Sirmione has been settled since the Stone Age, with early finds showing that it was probably a small village of fishermen living in houses on stilts on the banks of Lake Garda.
Its strategic position near the southeastern "corner" of the lake and the defensive qualities of the peninsula meant that it was of military importance over the years. But the beauty of the setting also meant that it was - and still is - a popular place for people to visit.
Rich Romans, for example, built holiday villas on the end of the peninsula, of which one still exists:
The "Grotto of Catullus" on the end of the Sirmione peninsula is a bit of a misnomer as it is neither a grotto nor - contrary to what some tourist blurbs would have you believe - did the Roman poet Catullus ever live there. It was originally termed a "grotto" in reference to the run-down and collapsed walls. As far as the history goes, Catullus lived before this building ever existed (although his family did own a villa here). The villa itself is a three-story building from around 150AD (Catullus died in 54BC) and the main sights to be seen are the supports for what was once a patrician villa for a rich family. There is a small museum at the entrance and the site can be visited (entry fee).
As an important strategic point, Sirmione was continually engulfed in the turbulent history of northern Italy, whether it was through the waves of invasions following the fall of the Roman Empire, the expansion of the Lombards, or the intricate struggles between the Guelphs and the Ghibellines in the Middle Ages (essentially between a political grouping supporting the Pope and one supporting the Emperor).
Those last struggles bequeathed Sirmione its major landmark, the Scaliger Castle (or, to give it its proper name, the "Rocca Scaligera"):
This fortification, surrounded by water, was built near the end of the 12th century as part of a defensive network surrounding Verona. Although the struggles between the Ghibellines and Guelphs featured largely in the history, the original military adventure onto the peninsula was to wipe out the population of Sirmione, who were heretic Cathars and 2,000 of whom were subsequently burned at the stake in the Arena in Verona. The castle was maintained and extended first as part of the Veronese protection against their rivals in Milan and later under the control of the Venetian inland empire. After another fortification was built at nearby Peschiera, the castle lost its importance and was used as a storage depot. It was taken into government ownership at the start of the 20th century.

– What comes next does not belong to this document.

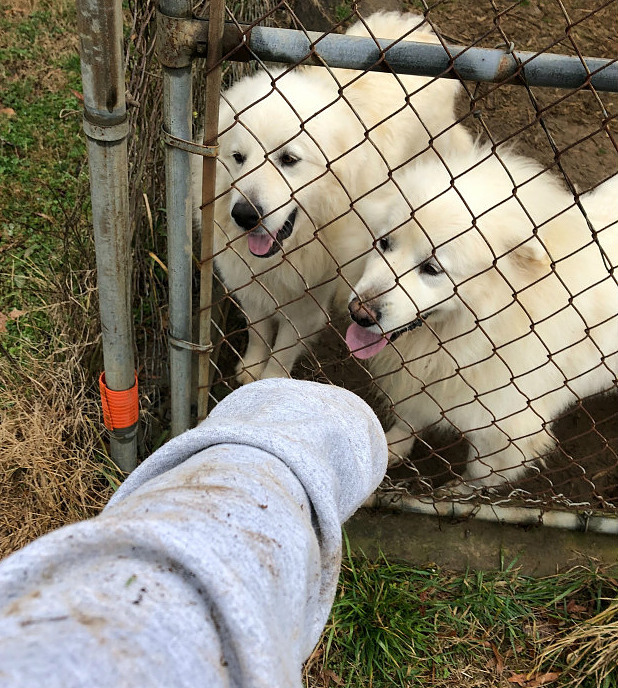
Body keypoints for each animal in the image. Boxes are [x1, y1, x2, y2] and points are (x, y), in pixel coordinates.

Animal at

From the fall of the Venetian Republic in the days of Napoleon, the inhabitants of Sirmione enjoyed a less eventful life and were able to concentrate more on the fruit orchards and olive groves on land and the fisheries in the lake.
The modern-day concentration on tourism was helped along by the efforts of a diver who, at the end of the 19th century, managed to insert a metal pipe into a rock near the hot-water springs close to the northern end of the peninsula and thus bring the water to land for the first time since the Romans:
The Terme di Catullo uses the water which bubbles out of Lake Garda near the northern shoreline of the Sirmione peninsula. Metal pipes which supplied the Grotto of Catullo have been discovered in the Roman ruins (in fact, one theory says that it may actually have been a bathhouse and not a villa). The water - mineral-rich and at a temperature of 70°C when it leaves the rock - is used for health treatments in the two thermal baths and spas which exist on the peninsula. The principal one is located on the lakefront northwards from the ferry landing jetty.